**ACTIVITY**
Your reply must be one number: the count of lines in the data below that contain "james".

======== EXERCISE MATERIALS

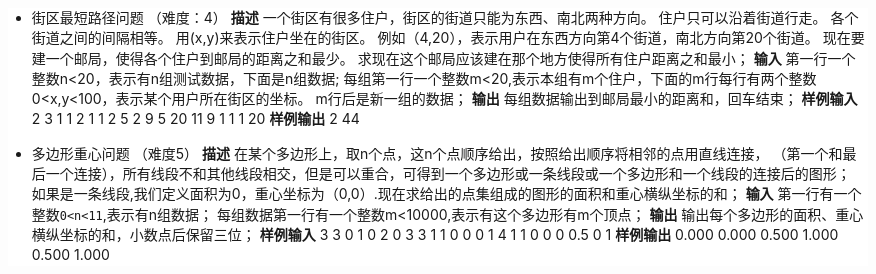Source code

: 
* 街区最短路径问题 （难度：4）
**描述**
一个街区有很多住户，街区的街道只能为东西、南北两种方向。
住户只可以沿着街道行走。
各个街道之间的间隔相等。
用(x,y)来表示住户坐在的街区。
例如（4,20），表示用户在东西方向第4个街道，南北方向第20个街道。
现在要建一个邮局，使得各个住户到邮局的距离之和最少。
求现在这个邮局应该建在那个地方使得所有住户距离之和最小；
**输入**
第一行一个整数n<20，表示有n组测试数据，下面是n组数据;
每组第一行一个整数m<20,表示本组有m个住户，下面的m行每行有两个整数0<x,y<100，表示某个用户所在街区的坐标。
m行后是新一组的数据；
**输出**
每组数据输出到邮局最小的距离和，回车结束；
**样例输入**
2
3
1 1
2 1
1 2
5
2 9 
5 20
11 9
1 1
1 20
**样例输出**
2
44

```go

```
* 多边形重心问题 （难度5）
**描述**
在某个多边形上，取n个点，这n个点顺序给出，按照给出顺序将相邻的点用直线连接， （第一个和最后一个连接），所有线段不和其他线段相交，但是可以重合，可得到一个多边形或一条线段或一个多边形和一个线段的连接后的图形； 
如果是一条线段,我们定义面积为0，重心坐标为（0,0）.现在求给出的点集组成的图形的面积和重心横纵坐标的和；
**输入**
第一行有一个整数`0<n<11`,表示有n组数据；
每组数据第一行有一个整数m<10000,表示有这个多边形有m个顶点；
**输出**
输出每个多边形的面积、重心横纵坐标的和，小数点后保留三位；
**样例输入**
3
3
0 1
0 2
0 3
3
1 1
0 0
0 1
4
1 1
0 0
0 0.5
0 1
**样例输出**
0.000 0.000
0.500 1.000
0.500 1.000
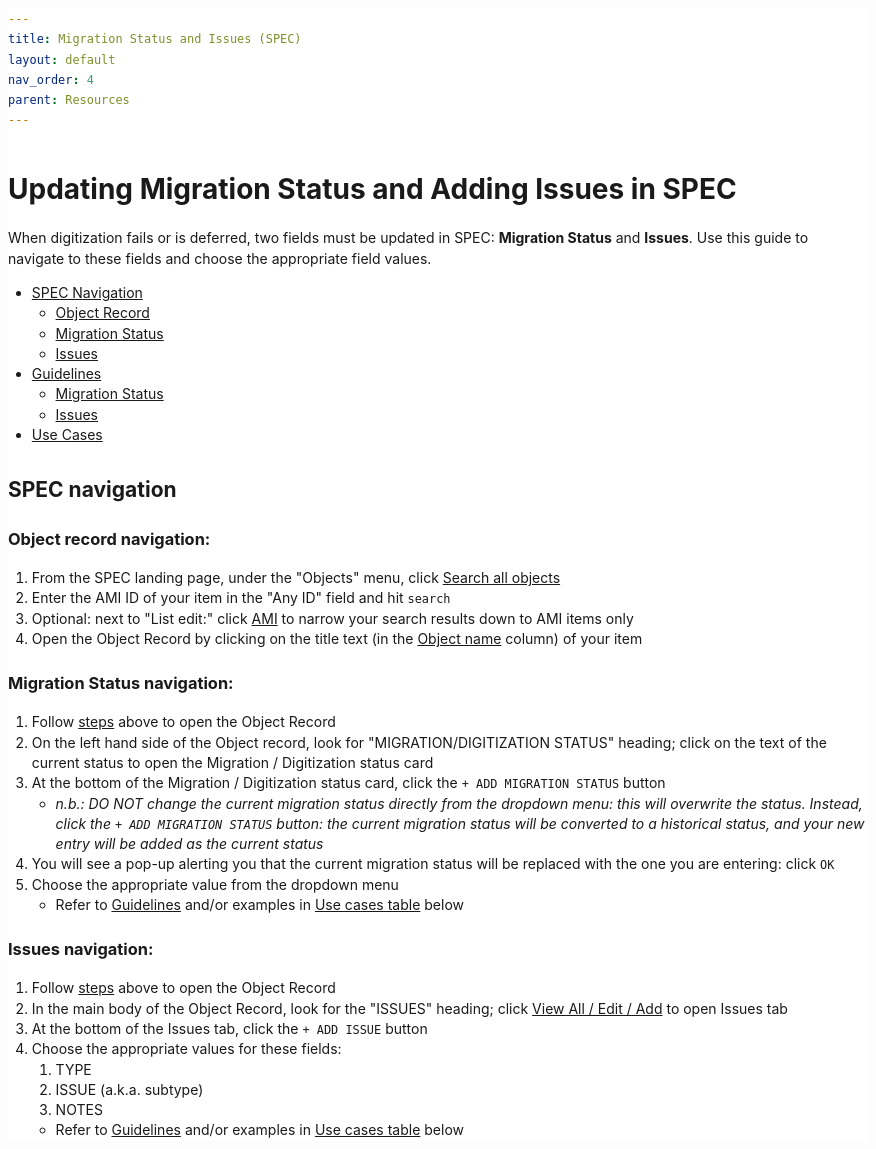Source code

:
 ```yaml
---
title: Migration Status and Issues (SPEC) 
layout: default
nav_order: 4
parent: Resources
---
```


# Updating Migration Status and Adding Issues in SPEC

When digitization fails or is deferred, two fields must be updated in SPEC: **Migration Status** and **Issues**. Use this guide to navigate to these fields and choose the appropriate field values.

* [SPEC Navigation](#navigation)
  * [Object Record](#nav_objectrecord)
  * [Migration Status](#nav_migrationstatus)
  * [Issues](#nav_issues)
* [Guidelines](#guidelines)
  * [Migration Status](#guide_migrationstatus)
  * [Issues](#guide_issues)
* [Use Cases](#table)

<h2 id="navigation">SPEC navigation</h2>

<h3 id="nav_objectrecord">Object record navigation:</h3>

1. From the SPEC landing page, under the "Objects" menu, click <ins>Search all objects</ins>
2. Enter the AMI ID of your item in the "Any ID" field and hit `search`
3. Optional: next to "List edit:" click <ins>AMI</ins> to narrow your search results down to AMI items only
4. Open the Object Record by clicking on the title text (in the <ins>Object name</ins> column) of your item

<h3 id="nav_migrationstatus">Migration Status navigation:</h3>

1. Follow [steps](#nav_objectrecord) above to open the Object Record
2. On the left hand side of the Object record, look for "MIGRATION/DIGITIZATION STATUS" heading; click on the text of the current status to open the Migration / Digitization status card
3. At the bottom of the Migration / Digitization status card, click the `+ ADD MIGRATION STATUS` button
   * *n.b.: DO NOT change the current migration status directly from the dropdown menu: this will overwrite the status. Instead, click the `+ ADD MIGRATION STATUS` button: the current migration status will be converted to a historical status, and your new entry will be added as the current status*
4. You will see a pop-up alerting you that the current migration status will be replaced with the one you are entering: click `OK`
5. Choose the appropriate value from the dropdown menu
   * Refer to [Guidelines](#guide_migrationstatus) and/or examples in [Use cases table](#table) below

<h3 id="nav_issues">Issues navigation:</h3>

1. Follow [steps](#nav_objectrecord) above to open the Object Record
2. In the main body of the Object Record, look for the "ISSUES" heading; click <ins>View All / Edit / Add</ins> to open Issues tab
3. At the bottom of the Issues tab, click the `+ ADD ISSUE` button
4. Choose the appropriate values for these fields:
    1. TYPE
    2. ISSUE (a.k.a. subtype)
    3. NOTES
   * Refer to [Guidelines](#guide_issues) and/or examples in [Use cases table](#table) below
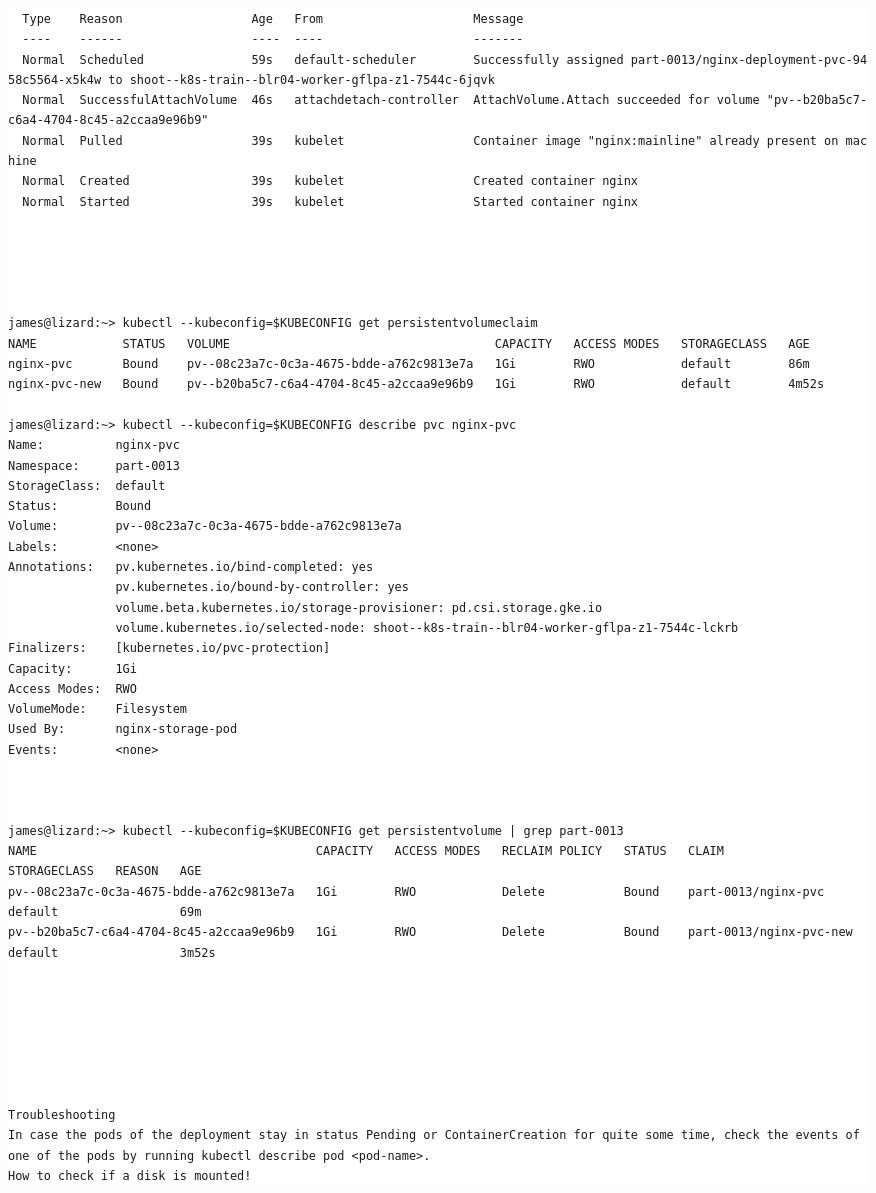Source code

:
 ```
  Type    Reason                  Age   From                     Message
  ----    ------                  ----  ----                     -------
  Normal  Scheduled               59s   default-scheduler        Successfully assigned part-0013/nginx-deployment-pvc-9458c5564-x5k4w to shoot--k8s-train--blr04-worker-gflpa-z1-7544c-6jqvk
  Normal  SuccessfulAttachVolume  46s   attachdetach-controller  AttachVolume.Attach succeeded for volume "pv--b20ba5c7-c6a4-4704-8c45-a2ccaa9e96b9"
  Normal  Pulled                  39s   kubelet                  Container image "nginx:mainline" already present on machine
  Normal  Created                 39s   kubelet                  Created container nginx
  Normal  Started                 39s   kubelet                  Started container nginx





james@lizard:~> kubectl --kubeconfig=$KUBECONFIG get persistentvolumeclaim
NAME            STATUS   VOLUME                                     CAPACITY   ACCESS MODES   STORAGECLASS   AGE
nginx-pvc       Bound    pv--08c23a7c-0c3a-4675-bdde-a762c9813e7a   1Gi        RWO            default        86m
nginx-pvc-new   Bound    pv--b20ba5c7-c6a4-4704-8c45-a2ccaa9e96b9   1Gi        RWO            default        4m52s

james@lizard:~> kubectl --kubeconfig=$KUBECONFIG describe pvc nginx-pvc
Name:          nginx-pvc
Namespace:     part-0013
StorageClass:  default
Status:        Bound
Volume:        pv--08c23a7c-0c3a-4675-bdde-a762c9813e7a
Labels:        <none>
Annotations:   pv.kubernetes.io/bind-completed: yes
               pv.kubernetes.io/bound-by-controller: yes
               volume.beta.kubernetes.io/storage-provisioner: pd.csi.storage.gke.io
               volume.kubernetes.io/selected-node: shoot--k8s-train--blr04-worker-gflpa-z1-7544c-lckrb
Finalizers:    [kubernetes.io/pvc-protection]
Capacity:      1Gi
Access Modes:  RWO
VolumeMode:    Filesystem
Used By:       nginx-storage-pod
Events:        <none>



james@lizard:~> kubectl --kubeconfig=$KUBECONFIG get persistentvolume | grep part-0013
NAME                                       CAPACITY   ACCESS MODES   RECLAIM POLICY   STATUS   CLAIM                      STORAGECLASS   REASON   AGE
pv--08c23a7c-0c3a-4675-bdde-a762c9813e7a   1Gi        RWO            Delete           Bound    part-0013/nginx-pvc        default                 69m
pv--b20ba5c7-c6a4-4704-8c45-a2ccaa9e96b9   1Gi        RWO            Delete           Bound    part-0013/nginx-pvc-new    default                 3m52s







Troubleshooting
In case the pods of the deployment stay in status Pending or ContainerCreation for quite some time, check the events of one of the pods by running kubectl describe pod <pod-name>.
How to check if a disk is mounted!

```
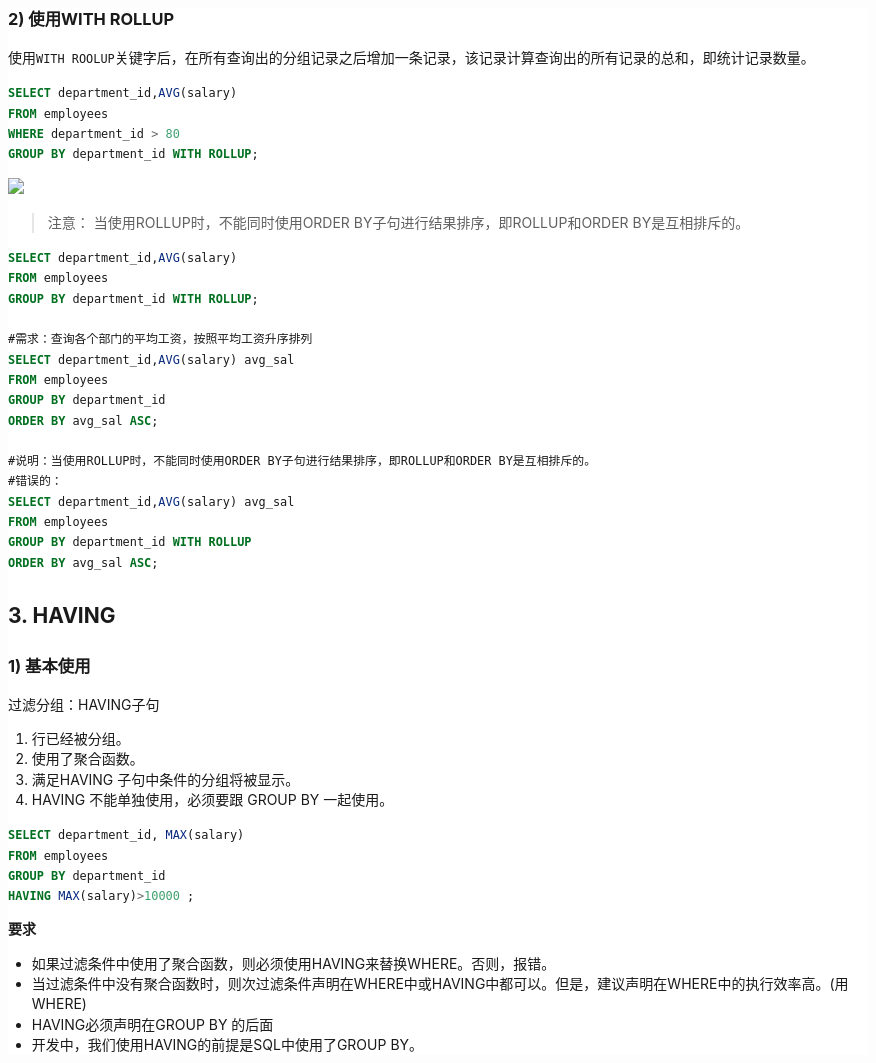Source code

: ### 2) 使用WITH ROLLUP

使用`WITH ROOLUP`关键字后，在所有查询出的分组记录之后增加一条记录，该记录计算查询出的所有记录的总和，即统计记录数量。
```sql
SELECT department_id,AVG(salary)
FROM employees
WHERE department_id > 80
GROUP BY department_id WITH ROLLUP;
```

![](https://raw.githubusercontent.com/Swiftie13st/Figurebed/main/img/202208221749373.png)

> 注意： 当使用ROLLUP时，不能同时使用ORDER BY子句进行结果排序，即ROLLUP和ORDER BY是互相排斥的。

```sql
SELECT department_id,AVG(salary)
FROM employees
GROUP BY department_id WITH ROLLUP;

#需求：查询各个部门的平均工资，按照平均工资升序排列
SELECT department_id,AVG(salary) avg_sal
FROM employees
GROUP BY department_id
ORDER BY avg_sal ASC;

#说明：当使用ROLLUP时，不能同时使用ORDER BY子句进行结果排序，即ROLLUP和ORDER BY是互相排斥的。
#错误的：
SELECT department_id,AVG(salary) avg_sal
FROM employees
GROUP BY department_id WITH ROLLUP
ORDER BY avg_sal ASC;
```

## 3. HAVING

### 1) 基本使用

过滤分组：HAVING子句 

1. 行已经被分组。 
2. 使用了聚合函数。 
3. 满足HAVING 子句中条件的分组将被显示。 
4. HAVING 不能单独使用，必须要跟 GROUP BY 一起使用。

```sql
SELECT department_id, MAX(salary)
FROM employees
GROUP BY department_id
HAVING MAX(salary)>10000 ;
```

**要求**

+ 如果过滤条件中使用了聚合函数，则必须使用HAVING来替换WHERE。否则，报错。
+ 当过滤条件中没有聚合函数时，则次过滤条件声明在WHERE中或HAVING中都可以。但是，建议声明在WHERE中的执行效率高。(用WHERE)
+ HAVING必须声明在GROUP BY 的后面
+ 开发中，我们使用HAVING的前提是SQL中使用了GROUP BY。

================

**ANSWER BELOW**
3